Like you I kinda thought the gift card seemed like a good idea, but didn't say anything because I have no perspective on what it would be like to be widowed.

Thank you again and good luck with your journey to a new life.
12/23/2010
Contributor: BBW Talks Toys BBW Talks Toys
Quote:
Originally posted by Sapphire Pet
I'm a widow also and I think if one of my friends had given me something like this only a few weeks after my husband died it would have just reminded me that he was gone. A gift card is a great idea because when she's ready then she can get ... more
I didn't lose a spouse, but I lost my mom this year and I understand about the "pity" look. I also understand about the "I'm sorrys" and the people who are there when it happens and then gone when you are finally "back to normal." I had to tell my closest friends to just act normal.
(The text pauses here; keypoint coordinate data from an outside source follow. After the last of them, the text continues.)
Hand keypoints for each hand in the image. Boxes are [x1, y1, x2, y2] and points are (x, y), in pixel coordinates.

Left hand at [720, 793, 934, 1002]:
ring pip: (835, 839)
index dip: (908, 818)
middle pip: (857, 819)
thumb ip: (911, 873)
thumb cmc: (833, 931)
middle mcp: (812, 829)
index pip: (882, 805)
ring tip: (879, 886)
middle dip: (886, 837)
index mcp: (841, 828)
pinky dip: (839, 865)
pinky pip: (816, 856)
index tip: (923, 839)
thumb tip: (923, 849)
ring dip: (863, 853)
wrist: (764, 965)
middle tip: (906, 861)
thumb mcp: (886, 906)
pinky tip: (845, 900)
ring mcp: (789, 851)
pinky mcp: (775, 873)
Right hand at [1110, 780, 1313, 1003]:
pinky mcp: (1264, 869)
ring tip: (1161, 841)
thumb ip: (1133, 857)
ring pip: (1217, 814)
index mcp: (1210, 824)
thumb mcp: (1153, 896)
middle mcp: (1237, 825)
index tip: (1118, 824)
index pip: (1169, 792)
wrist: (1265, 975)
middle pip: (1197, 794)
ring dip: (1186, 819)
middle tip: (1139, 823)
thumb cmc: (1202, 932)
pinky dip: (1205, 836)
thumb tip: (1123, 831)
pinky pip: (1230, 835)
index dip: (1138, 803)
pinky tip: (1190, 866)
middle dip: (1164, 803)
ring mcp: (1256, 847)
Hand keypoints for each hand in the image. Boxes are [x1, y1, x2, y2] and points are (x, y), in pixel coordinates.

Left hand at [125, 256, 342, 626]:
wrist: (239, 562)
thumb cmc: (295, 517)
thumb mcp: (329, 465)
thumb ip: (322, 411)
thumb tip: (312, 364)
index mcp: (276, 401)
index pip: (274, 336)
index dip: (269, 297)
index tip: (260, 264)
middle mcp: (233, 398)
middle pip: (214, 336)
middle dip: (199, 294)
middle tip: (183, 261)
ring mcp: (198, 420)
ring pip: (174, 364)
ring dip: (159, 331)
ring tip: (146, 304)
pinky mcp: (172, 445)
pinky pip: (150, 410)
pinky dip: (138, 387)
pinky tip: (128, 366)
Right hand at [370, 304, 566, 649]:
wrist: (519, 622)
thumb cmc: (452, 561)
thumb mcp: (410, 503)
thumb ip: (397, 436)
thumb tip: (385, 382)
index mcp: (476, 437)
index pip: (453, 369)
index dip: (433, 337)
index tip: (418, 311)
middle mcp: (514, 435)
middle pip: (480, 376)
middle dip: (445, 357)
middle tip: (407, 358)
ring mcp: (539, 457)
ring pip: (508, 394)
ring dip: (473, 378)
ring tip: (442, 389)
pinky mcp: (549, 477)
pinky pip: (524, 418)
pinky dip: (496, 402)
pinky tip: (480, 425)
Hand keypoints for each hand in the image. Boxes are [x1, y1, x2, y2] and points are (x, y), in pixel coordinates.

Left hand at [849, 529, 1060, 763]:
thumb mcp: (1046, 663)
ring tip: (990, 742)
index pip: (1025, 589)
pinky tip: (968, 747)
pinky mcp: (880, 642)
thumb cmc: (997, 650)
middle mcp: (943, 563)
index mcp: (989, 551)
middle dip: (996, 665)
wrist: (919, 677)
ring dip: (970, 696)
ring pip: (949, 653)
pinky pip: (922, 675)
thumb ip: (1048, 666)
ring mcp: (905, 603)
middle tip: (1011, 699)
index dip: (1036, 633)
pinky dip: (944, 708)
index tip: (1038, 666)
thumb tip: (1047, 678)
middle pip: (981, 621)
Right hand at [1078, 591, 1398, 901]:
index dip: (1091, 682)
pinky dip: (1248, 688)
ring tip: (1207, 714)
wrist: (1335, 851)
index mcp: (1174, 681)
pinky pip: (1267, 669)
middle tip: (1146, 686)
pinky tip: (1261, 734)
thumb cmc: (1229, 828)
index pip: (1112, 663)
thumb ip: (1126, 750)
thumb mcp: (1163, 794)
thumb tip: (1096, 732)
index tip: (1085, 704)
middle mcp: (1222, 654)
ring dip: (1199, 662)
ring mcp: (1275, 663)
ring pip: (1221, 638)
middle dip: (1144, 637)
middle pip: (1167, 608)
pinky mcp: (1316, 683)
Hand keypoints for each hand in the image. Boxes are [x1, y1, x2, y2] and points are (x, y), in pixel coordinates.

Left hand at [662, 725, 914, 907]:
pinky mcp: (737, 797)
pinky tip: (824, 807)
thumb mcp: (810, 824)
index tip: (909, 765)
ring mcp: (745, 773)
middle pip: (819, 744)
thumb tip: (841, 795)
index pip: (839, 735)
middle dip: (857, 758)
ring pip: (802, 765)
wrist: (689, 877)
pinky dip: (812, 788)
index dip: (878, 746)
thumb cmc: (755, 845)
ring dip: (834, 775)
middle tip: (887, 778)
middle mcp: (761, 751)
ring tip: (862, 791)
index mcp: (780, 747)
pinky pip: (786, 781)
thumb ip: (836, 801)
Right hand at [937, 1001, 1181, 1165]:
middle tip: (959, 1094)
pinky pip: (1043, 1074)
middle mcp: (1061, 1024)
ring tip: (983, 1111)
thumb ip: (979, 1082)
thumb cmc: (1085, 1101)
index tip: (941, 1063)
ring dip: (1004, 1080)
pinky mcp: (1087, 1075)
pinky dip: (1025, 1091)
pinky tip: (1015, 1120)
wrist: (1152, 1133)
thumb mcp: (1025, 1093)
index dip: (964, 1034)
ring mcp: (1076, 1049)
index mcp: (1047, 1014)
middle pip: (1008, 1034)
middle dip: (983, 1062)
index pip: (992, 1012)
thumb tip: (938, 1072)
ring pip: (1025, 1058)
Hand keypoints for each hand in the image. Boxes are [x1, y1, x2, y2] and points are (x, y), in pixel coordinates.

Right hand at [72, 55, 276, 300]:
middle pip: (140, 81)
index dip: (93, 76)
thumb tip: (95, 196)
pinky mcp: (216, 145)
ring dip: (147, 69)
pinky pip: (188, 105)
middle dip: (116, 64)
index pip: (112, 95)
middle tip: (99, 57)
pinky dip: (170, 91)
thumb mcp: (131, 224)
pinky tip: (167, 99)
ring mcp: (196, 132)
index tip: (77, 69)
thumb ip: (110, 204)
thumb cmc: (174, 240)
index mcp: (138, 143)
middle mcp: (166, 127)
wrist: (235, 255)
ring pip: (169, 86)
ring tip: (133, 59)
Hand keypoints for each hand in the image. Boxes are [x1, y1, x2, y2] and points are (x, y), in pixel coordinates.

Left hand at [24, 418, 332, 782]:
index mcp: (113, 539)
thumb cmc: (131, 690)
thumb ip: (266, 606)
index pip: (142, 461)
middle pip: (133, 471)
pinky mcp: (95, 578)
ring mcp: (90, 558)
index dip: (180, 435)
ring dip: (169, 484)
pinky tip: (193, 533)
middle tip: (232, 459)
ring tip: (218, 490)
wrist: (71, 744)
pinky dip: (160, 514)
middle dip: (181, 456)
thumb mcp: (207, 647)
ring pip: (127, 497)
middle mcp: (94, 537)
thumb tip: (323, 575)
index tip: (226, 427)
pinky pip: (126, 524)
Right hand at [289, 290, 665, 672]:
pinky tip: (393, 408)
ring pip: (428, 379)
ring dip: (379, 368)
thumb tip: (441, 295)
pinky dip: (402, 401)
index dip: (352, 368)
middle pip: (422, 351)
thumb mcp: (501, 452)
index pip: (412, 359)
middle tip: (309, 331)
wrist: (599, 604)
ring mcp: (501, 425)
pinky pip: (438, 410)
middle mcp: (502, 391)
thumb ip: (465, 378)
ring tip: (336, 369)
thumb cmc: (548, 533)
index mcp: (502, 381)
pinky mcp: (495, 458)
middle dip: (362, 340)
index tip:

Just pretend like nothing is going on. Let me deal with it however and try not to look at me like you're expecting me to break down any moment.

Obviously it doesn't compare to losing my husband. I couldn't imagine that at all at such a young age. And to me a "young age" is anything before 75!
12/23/2010
Contributor: Selective Sensualist Selective Sensualist
Quote:
Originally posted by P'Gell
Thank you. My instincts were correct. I will talk to her first and then give her a gift card (with some suggestions so she can choose a good quality toy) when I can.

Thank you all so much.

I just feel for her so much. Nothing can ... more
Oh, I think a gift card would be a wonderful idea, along with having a sensitive and caring heart-to-heart talk. She could choose something with your guidance when she feels comfortable and ready.

Best wishes as you walk with her through her grieving -- and bless you for doing so!
12/23/2010
Contributor: seaofneptune seaofneptune
I'd try to talk to her about it. I agree about the gift card, that way she can look around and get what she would like to try out.